Of all the lines in the records below, copy only those that contain the string "první".

____________

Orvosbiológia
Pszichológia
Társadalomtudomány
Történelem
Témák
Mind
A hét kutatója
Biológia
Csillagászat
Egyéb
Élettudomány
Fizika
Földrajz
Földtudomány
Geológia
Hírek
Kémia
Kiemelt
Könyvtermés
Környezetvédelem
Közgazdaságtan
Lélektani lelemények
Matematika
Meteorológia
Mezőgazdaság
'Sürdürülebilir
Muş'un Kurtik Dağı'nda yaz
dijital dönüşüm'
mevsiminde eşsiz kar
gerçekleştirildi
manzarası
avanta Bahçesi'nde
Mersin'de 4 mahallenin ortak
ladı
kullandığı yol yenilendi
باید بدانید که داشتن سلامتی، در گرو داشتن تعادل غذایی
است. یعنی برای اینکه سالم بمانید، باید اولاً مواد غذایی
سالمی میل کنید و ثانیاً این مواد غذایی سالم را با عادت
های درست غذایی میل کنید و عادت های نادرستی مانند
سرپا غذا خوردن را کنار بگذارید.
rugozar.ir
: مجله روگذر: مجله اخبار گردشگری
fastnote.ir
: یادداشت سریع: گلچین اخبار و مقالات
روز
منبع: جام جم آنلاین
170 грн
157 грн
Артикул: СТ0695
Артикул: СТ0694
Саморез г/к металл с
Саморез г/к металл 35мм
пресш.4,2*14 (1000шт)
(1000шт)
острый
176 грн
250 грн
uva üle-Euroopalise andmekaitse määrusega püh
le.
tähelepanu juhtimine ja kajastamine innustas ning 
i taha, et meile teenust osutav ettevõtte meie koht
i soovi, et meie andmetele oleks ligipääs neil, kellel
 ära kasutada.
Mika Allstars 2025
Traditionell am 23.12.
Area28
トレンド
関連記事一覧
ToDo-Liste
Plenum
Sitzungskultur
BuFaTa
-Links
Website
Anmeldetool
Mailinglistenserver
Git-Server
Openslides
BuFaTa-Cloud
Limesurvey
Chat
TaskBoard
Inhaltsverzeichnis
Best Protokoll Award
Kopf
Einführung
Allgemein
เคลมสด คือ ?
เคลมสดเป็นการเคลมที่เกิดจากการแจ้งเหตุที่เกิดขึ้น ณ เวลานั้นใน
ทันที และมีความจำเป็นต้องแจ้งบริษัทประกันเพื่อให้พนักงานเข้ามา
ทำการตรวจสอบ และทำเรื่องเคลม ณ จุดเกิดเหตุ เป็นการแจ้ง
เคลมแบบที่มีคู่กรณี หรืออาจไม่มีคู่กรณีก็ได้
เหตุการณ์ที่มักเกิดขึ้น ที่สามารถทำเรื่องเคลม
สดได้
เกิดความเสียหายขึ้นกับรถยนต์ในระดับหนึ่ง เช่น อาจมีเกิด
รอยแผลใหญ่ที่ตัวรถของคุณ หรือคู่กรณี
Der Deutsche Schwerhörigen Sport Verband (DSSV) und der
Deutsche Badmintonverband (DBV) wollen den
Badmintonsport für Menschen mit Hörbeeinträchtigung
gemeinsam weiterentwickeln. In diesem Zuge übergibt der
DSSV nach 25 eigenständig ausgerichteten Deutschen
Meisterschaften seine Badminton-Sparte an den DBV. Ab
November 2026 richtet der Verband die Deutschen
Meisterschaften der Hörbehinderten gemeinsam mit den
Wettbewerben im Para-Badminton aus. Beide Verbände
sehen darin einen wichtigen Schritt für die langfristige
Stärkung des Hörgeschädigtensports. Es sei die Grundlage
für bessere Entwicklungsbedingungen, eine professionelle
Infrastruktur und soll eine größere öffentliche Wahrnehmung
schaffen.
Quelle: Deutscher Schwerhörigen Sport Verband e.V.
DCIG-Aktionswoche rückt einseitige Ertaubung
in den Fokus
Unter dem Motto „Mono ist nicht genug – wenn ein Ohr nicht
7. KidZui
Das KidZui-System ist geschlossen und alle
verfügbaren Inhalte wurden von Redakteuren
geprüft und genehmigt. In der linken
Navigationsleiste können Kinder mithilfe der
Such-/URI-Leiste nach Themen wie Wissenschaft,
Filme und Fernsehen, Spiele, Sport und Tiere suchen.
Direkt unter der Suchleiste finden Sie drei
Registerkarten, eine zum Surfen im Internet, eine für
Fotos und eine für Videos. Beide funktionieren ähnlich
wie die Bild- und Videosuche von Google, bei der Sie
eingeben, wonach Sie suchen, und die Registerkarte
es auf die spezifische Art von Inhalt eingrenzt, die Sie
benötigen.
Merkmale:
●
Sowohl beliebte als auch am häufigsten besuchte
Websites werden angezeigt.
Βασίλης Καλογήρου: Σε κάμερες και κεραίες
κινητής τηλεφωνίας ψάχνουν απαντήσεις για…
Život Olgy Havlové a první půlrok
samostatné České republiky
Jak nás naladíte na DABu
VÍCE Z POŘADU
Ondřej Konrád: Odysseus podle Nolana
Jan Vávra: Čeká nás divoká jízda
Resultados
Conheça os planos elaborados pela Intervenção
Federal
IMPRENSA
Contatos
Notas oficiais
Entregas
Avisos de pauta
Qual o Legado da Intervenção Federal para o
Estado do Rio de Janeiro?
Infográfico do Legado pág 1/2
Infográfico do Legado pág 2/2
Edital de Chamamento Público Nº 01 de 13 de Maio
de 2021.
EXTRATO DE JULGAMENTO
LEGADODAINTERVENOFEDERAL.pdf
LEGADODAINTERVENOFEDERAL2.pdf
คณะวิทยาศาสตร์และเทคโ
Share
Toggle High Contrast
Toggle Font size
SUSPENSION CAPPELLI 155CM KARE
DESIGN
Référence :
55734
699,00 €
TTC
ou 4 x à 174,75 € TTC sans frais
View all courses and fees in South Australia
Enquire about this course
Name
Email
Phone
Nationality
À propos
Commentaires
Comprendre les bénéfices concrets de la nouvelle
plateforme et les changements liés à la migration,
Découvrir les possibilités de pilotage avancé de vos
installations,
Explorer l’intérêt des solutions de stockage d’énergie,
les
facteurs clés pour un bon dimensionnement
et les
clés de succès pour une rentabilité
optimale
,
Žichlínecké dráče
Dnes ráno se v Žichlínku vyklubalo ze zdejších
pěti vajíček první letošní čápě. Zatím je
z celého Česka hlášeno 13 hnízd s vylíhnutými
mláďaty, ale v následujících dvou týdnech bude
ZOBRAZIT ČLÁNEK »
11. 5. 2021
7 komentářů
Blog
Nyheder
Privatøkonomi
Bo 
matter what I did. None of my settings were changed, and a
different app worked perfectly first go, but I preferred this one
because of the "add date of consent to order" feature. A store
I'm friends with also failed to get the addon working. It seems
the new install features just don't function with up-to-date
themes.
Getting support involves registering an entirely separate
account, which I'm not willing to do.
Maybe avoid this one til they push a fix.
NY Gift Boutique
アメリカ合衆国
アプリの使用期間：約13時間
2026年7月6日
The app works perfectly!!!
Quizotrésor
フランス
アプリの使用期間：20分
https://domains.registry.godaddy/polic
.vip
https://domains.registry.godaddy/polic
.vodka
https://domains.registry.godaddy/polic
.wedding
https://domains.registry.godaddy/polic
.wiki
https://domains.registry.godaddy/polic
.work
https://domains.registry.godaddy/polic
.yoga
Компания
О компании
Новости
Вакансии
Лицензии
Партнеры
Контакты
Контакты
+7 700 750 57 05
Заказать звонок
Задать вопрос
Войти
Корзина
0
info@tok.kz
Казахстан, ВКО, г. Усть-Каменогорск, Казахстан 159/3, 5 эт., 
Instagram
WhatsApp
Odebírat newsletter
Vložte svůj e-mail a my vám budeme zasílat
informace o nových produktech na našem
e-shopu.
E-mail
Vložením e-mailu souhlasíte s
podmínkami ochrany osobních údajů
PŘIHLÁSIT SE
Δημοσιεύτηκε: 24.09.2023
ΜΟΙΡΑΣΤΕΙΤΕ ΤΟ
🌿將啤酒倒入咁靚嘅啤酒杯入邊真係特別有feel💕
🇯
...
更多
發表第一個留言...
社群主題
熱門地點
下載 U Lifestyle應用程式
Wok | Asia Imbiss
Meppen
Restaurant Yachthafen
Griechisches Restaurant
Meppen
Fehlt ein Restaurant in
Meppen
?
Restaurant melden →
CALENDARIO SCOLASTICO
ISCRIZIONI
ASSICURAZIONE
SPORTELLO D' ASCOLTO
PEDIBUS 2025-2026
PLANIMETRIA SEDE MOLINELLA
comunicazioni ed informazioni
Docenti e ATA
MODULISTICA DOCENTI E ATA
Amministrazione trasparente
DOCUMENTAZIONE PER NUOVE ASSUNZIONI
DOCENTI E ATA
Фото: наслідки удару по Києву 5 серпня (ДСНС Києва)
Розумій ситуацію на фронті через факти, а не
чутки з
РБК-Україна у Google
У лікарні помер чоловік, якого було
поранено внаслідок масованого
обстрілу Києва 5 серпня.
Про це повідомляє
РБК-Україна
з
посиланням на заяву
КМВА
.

____________

:: Expected answer ::
Život Olgy Havlové a první půlrok
pěti vajíček první letošní čápě. Zatím je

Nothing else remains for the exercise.